▶ _ABOUT THIS EXERCISE_: Could you retype the material, starting at its first line and ending with the line holding "creative workflows.", and keep the pictures out?

▶ _EXTRACTED INFORMATION_:
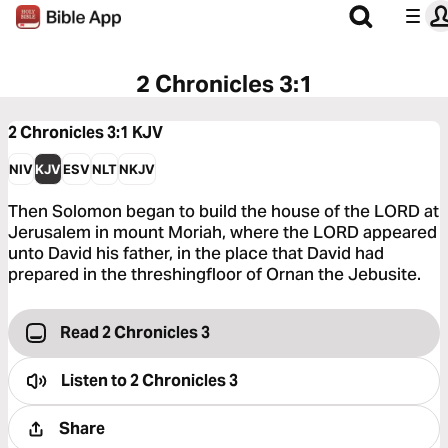
2 Chronicles 3:1
2 Chronicles 3:1
KJV
NIV
KJV
ESV
NLT
NKJV
Then Solomon began to build the house of the LORD at
Jerusalem in mount Moriah, where the LORD appeared
unto David his father, in the place that David had
prepared in the threshingfloor of Ornan the Jebusite.
Read 2 Chronicles 3
Listen to
2 Chronicles 3
Share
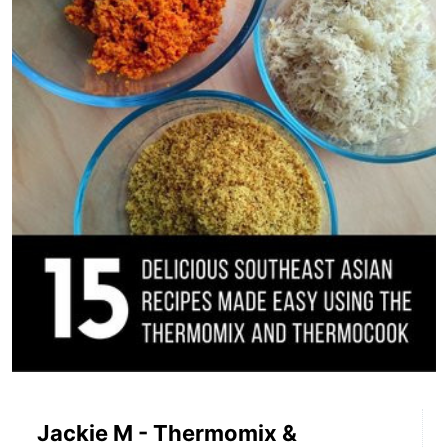
Jackie M - Thermomix &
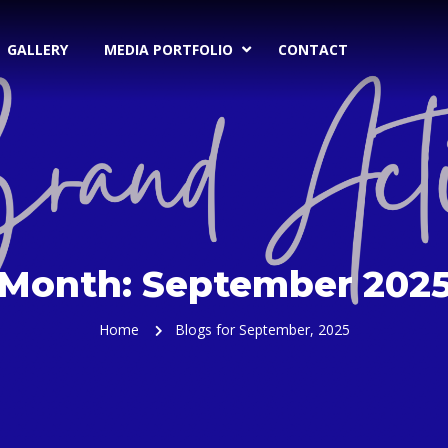
GALLERY
MEDIA PORTFOLIO
CONTACT
Month:
September 202
Home
Blogs for September, 2025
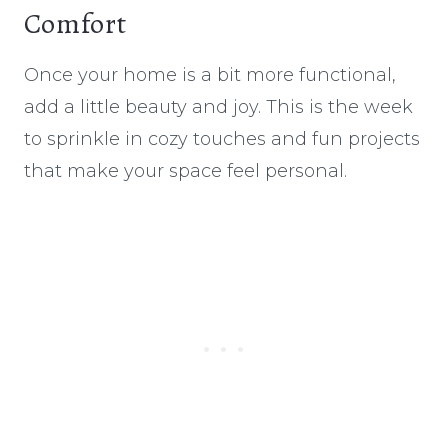
Comfort
Once your home is a bit more functional,
add a little beauty and joy. This is the week
to sprinkle in cozy touches and fun projects
that make your space feel personal.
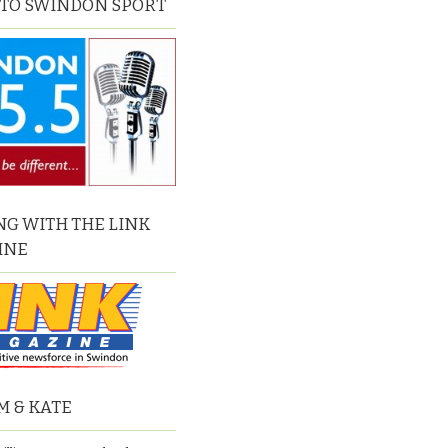
 TO SWINDON SPORT
G WITH THE LINK
INE
M & KATE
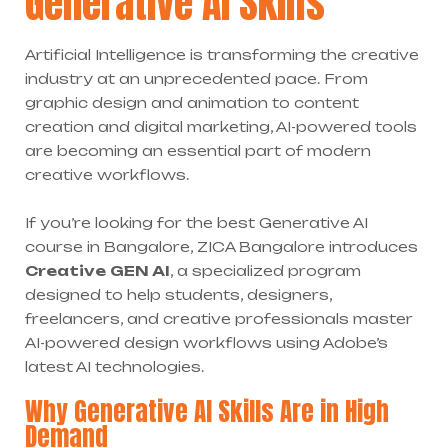
Generative AI Skills
Artificial Intelligence is transforming the creative
industry at an unprecedented pace. From
graphic design and animation to content
creation and digital marketing, AI-powered tools
are becoming an essential part of modern
creative workflows.
If you’re looking for the best Generative AI
course in Bangalore, ZICA Bangalore introduces
Creative GEN AI
, a specialized program
designed to help students, designers,
freelancers, and creative professionals master
AI-powered design workflows using Adobe’s
latest AI technologies.
Why Generative AI Skills Are in High
Demand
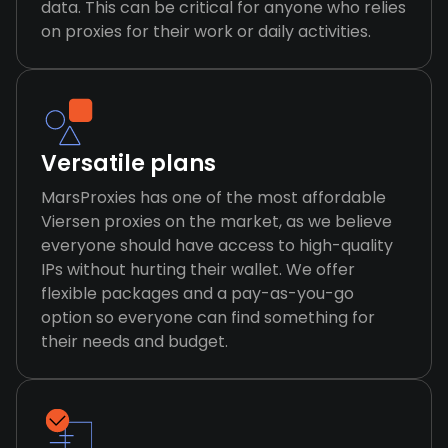
data. This can be critical for anyone who relies
on proxies for their work or daily activities.
Versatile plans
MarsProxies has one of the most affordable
Viersen proxies on the market, as we believe
everyone should have access to high-quality
IPs without hurting their wallet. We offer
flexible packages and a pay-as-you-go
option so everyone can find something for
their needs and budget.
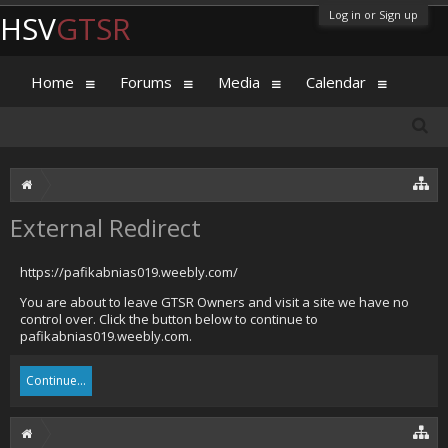
Log in or Sign up
HSV
GTSR
Home
Forums
Media
Calendar
External Redirect
https://pafikabnias019.weebly.com/
You are about to leave GTSR Owners and visit a site we have no
control over. Click the button below to continue to
pafikabnias019.weebly.com.
Continue...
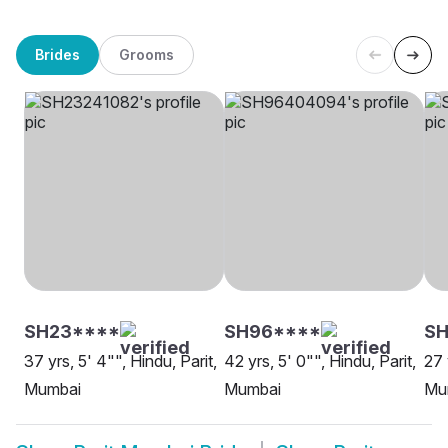
Brides
Grooms
SH23****
SH96****
SH
37 yrs, 5' 4"", Hindu, Parit,
42 yrs, 5' 0"", Hindu, Parit,
27 
Mumbai
Mumbai
Mu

▶ _OUTPUT OF THE TASK_:
2 Chronicles 3:1
2 Chronicles 3:1
KJV
NIV
KJV
ESV
NLT
NKJV
Then Solomon began to build the house of the LORD at
Jerusalem in mount Moriah, where the LORD appeared
unto David his father, in the place that David had
prepared in the threshingfloor of Ornan the Jebusite.
Read 2 Chronicles 3
Listen to
2 Chronicles 3
Share
Jackie M - Thermomix &
GALLERY
MEDIA PORTFOLIO
CONTACT
Month:
September 202
Home
Blogs for September, 2025
Comfort
Once your home is a bit more functional,
add a little beauty and joy. This is the week
to sprinkle in cozy touches and fun projects
that make your space feel personal.
 TO SWINDON SPORT
G WITH THE LINK
INE
M & KATE
Generative AI Skills
Artificial Intelligence is transforming the creative
industry at an unprecedented pace. From
graphic design and animation to content
creation and digital marketing, AI-powered tools
are becoming an essential part of modern
creative workflows.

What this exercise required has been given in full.